Initially at rest, $2$ masses $3m$ and $5m$ hang on $2$ ends of a massless rope on a massless, smooth pulley and the mass $3m$ hangs $l$ feet above the ground. Once the system is released, what is the speed of the $3m$ block when it strikes the ground?


Problem 2

A block of mass $M$ moving at a speed of $v1$ collides with another block of mass $m$ which is originally moving at a speed of $v2$. The block of mass $m$ had a spring attached to the back of it with spring constant $k_s$. What is the maximum compression of the spring after the collision?

Problem 3

A small object of mass $m$ is tied to a string of length $l$ and is whirled around a horizontal circle of radius $r$ with a constant speed $v$, in a conical pendulum. The center of the circle is vertically below the point of support. What is the period of revolution?


Problem 4

$2$ blocks are connected by a massless string which slide down an inclined plane having an angle of inclination of $40^\circ$. The masses of the blocks are $M1 = 4 kg$ and $M2 = 2kg$, and $M1$ is above $M2$. Both blocks have a Coefficients of friction $0.25$ with the inclined plane. What is the tension in the string?


Problem 5

A glass hollow sphere with radius $r$ rests on the topmost point of a much larger Woden sphere with radius $R$ and $R >> r$. The coefficient of kinetic friction between the surfaces is $\mu_k$. The smaller sphere is given a kick down the sphere.
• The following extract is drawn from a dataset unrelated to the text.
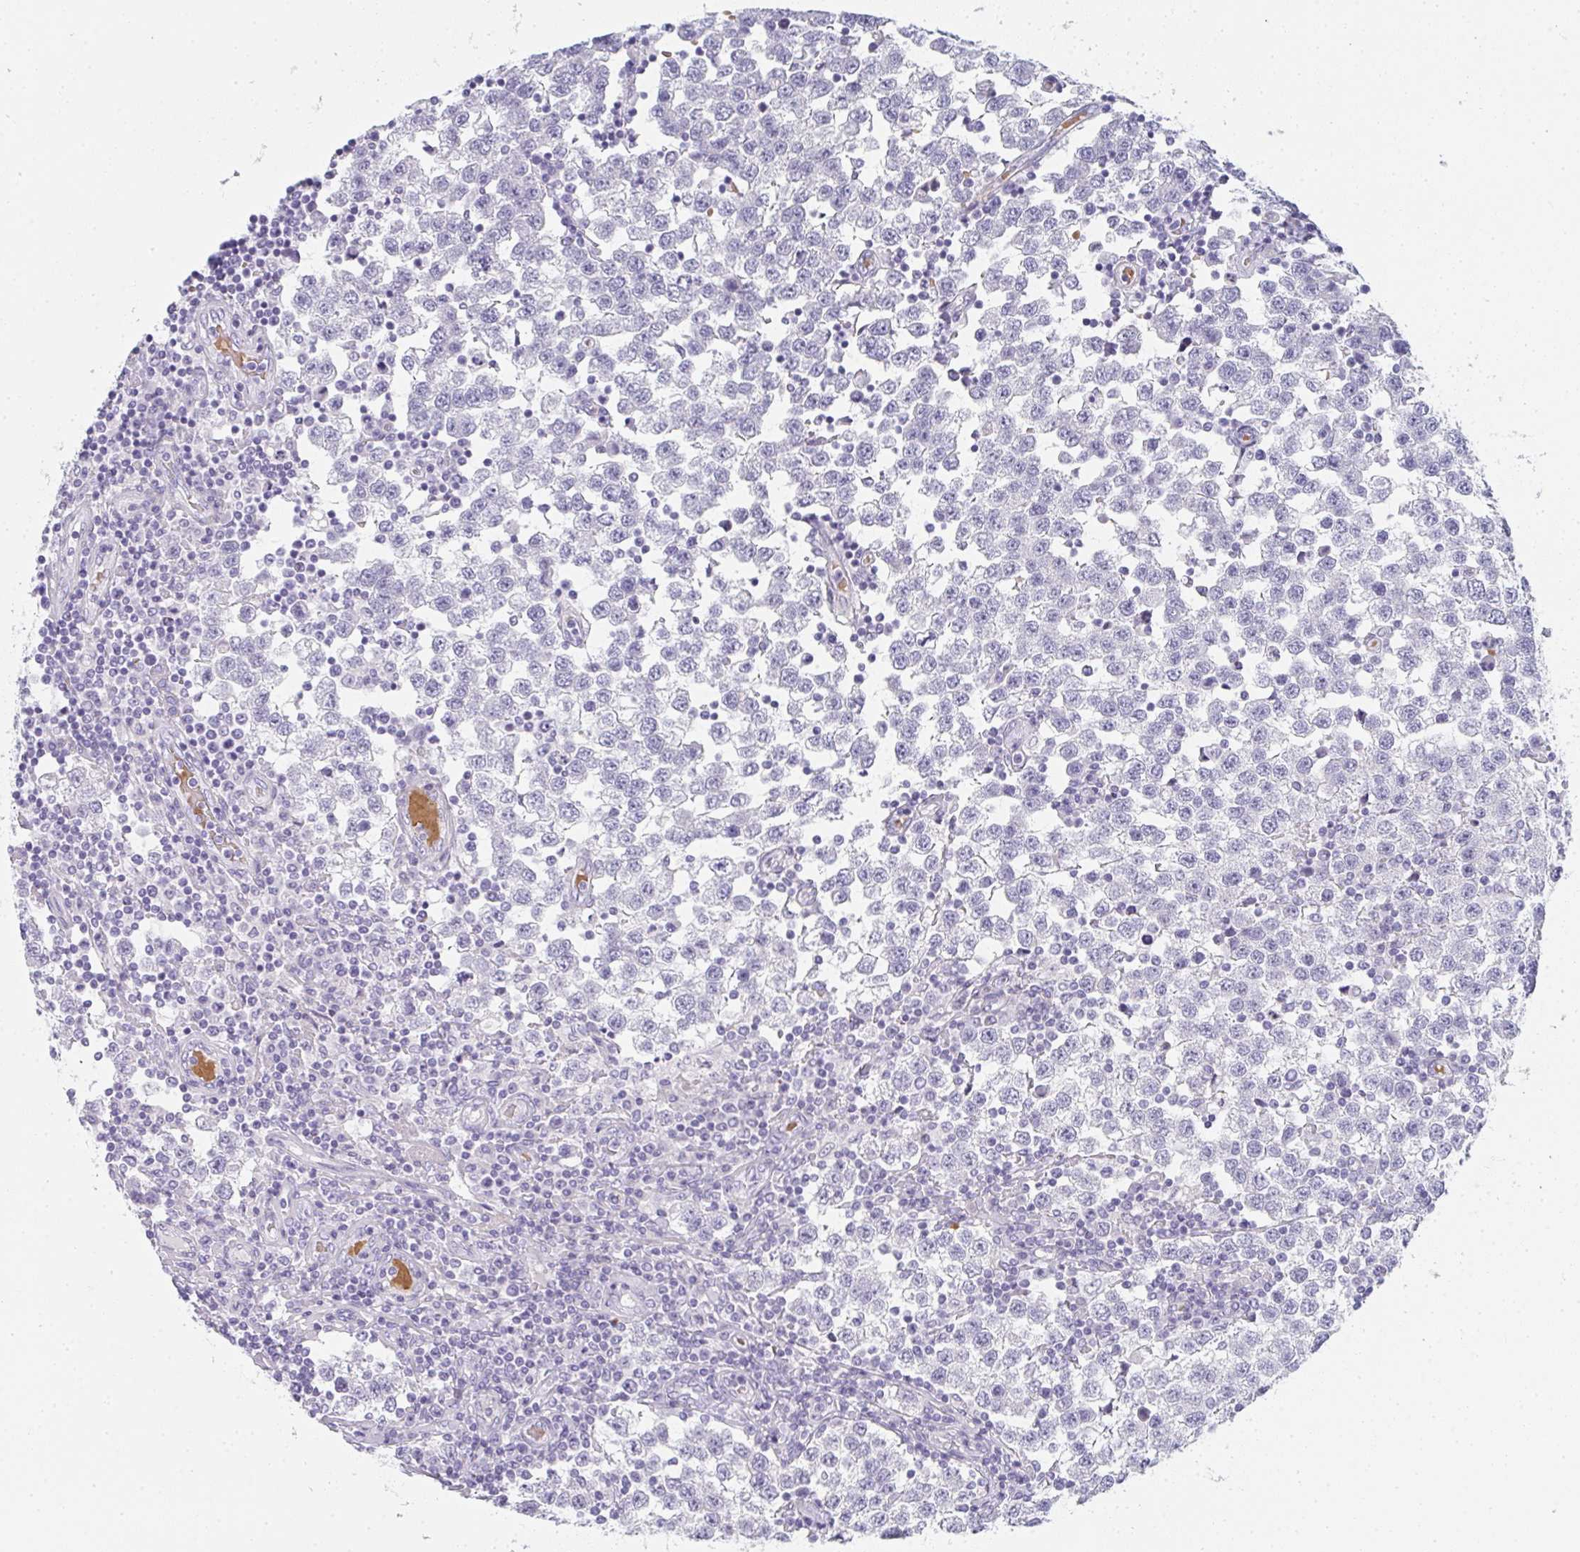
{"staining": {"intensity": "negative", "quantity": "none", "location": "none"}, "tissue": "testis cancer", "cell_type": "Tumor cells", "image_type": "cancer", "snomed": [{"axis": "morphology", "description": "Seminoma, NOS"}, {"axis": "topography", "description": "Testis"}], "caption": "Testis cancer (seminoma) stained for a protein using immunohistochemistry reveals no positivity tumor cells.", "gene": "NEU2", "patient": {"sex": "male", "age": 34}}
At what distance from the top will the smaller sphere lose contact with the larger sphere?

Problem 6

A block of mass $m$ initially at rest, is dropped from height $h$ above a spring of spring constant $k$. What is the maximum compression of the spring?


Problem 7

Initially, A block $A$ has a mass of $14 kg$ which slides across surface with velocity $u$ and block $B$ has a mass of $16 kg$ which slides at a speed of $v$, with $u > v$. Block A slides east while Block B slides in west. The surface has coefficient of friction $\mu$. How far does do the blocks move together before stopping?